=== WHAT YOU WILL DO ===
Return all lines of the data in which the string "APERTURE" occurs.

=== EXERCISE INPUT ===
┌──
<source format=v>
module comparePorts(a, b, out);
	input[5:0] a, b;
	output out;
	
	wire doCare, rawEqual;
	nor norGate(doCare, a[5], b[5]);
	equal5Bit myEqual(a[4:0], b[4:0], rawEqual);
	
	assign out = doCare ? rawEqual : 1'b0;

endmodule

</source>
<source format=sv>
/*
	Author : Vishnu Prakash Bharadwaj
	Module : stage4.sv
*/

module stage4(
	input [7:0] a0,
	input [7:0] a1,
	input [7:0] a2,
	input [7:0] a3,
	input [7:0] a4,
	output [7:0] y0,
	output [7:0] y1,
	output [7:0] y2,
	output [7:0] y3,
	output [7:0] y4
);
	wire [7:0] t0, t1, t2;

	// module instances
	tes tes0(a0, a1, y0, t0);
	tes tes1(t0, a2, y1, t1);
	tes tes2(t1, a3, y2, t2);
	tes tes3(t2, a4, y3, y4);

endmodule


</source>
└──
┌──
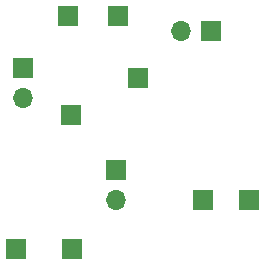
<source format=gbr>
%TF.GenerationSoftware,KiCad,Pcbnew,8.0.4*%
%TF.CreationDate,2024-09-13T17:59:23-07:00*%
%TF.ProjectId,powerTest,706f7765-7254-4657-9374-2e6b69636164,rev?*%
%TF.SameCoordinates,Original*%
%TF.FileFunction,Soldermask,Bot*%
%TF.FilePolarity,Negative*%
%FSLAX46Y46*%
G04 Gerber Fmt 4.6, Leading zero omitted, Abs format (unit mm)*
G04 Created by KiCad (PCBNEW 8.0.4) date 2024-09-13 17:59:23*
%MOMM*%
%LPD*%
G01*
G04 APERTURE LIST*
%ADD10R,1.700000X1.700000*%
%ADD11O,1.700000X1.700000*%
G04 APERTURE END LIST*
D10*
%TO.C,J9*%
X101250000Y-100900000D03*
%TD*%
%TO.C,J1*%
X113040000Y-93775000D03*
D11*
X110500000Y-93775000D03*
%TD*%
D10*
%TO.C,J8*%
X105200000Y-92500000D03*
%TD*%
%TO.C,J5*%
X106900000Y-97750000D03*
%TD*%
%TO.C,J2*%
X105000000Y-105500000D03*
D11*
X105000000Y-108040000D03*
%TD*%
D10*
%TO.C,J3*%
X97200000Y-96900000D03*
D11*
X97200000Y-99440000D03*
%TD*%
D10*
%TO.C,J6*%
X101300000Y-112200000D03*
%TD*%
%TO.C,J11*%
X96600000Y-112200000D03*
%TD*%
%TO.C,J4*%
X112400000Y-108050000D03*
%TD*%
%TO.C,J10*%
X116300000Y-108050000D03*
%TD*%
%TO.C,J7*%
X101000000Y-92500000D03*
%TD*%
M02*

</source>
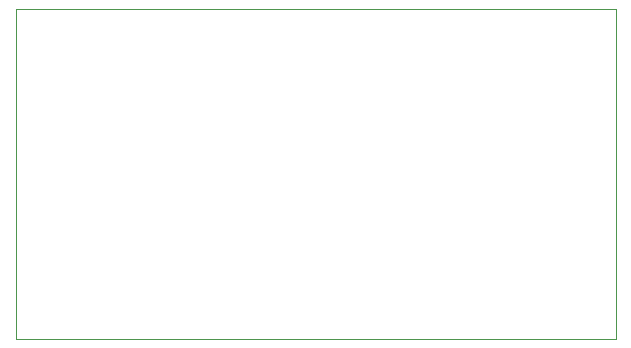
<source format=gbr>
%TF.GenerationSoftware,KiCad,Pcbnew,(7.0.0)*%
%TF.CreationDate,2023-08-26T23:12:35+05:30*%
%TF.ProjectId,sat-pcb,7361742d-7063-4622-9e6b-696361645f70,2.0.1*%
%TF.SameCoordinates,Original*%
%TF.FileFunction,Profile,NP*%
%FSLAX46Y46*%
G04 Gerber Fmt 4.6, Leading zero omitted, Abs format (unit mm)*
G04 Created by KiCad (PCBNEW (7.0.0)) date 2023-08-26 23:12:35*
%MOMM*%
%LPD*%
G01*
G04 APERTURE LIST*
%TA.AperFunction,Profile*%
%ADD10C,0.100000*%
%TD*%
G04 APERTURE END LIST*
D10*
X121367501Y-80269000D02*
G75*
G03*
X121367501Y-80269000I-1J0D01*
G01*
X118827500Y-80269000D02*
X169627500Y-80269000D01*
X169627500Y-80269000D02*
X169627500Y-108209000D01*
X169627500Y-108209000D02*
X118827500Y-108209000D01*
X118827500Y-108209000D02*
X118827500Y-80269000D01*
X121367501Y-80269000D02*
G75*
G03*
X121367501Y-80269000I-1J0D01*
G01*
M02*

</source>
└──
=== RESPONSE AREA ===
G04 APERTURE LIST*
G04 APERTURE END LIST*
G04 APERTURE LIST*
G04 APERTURE END LIST*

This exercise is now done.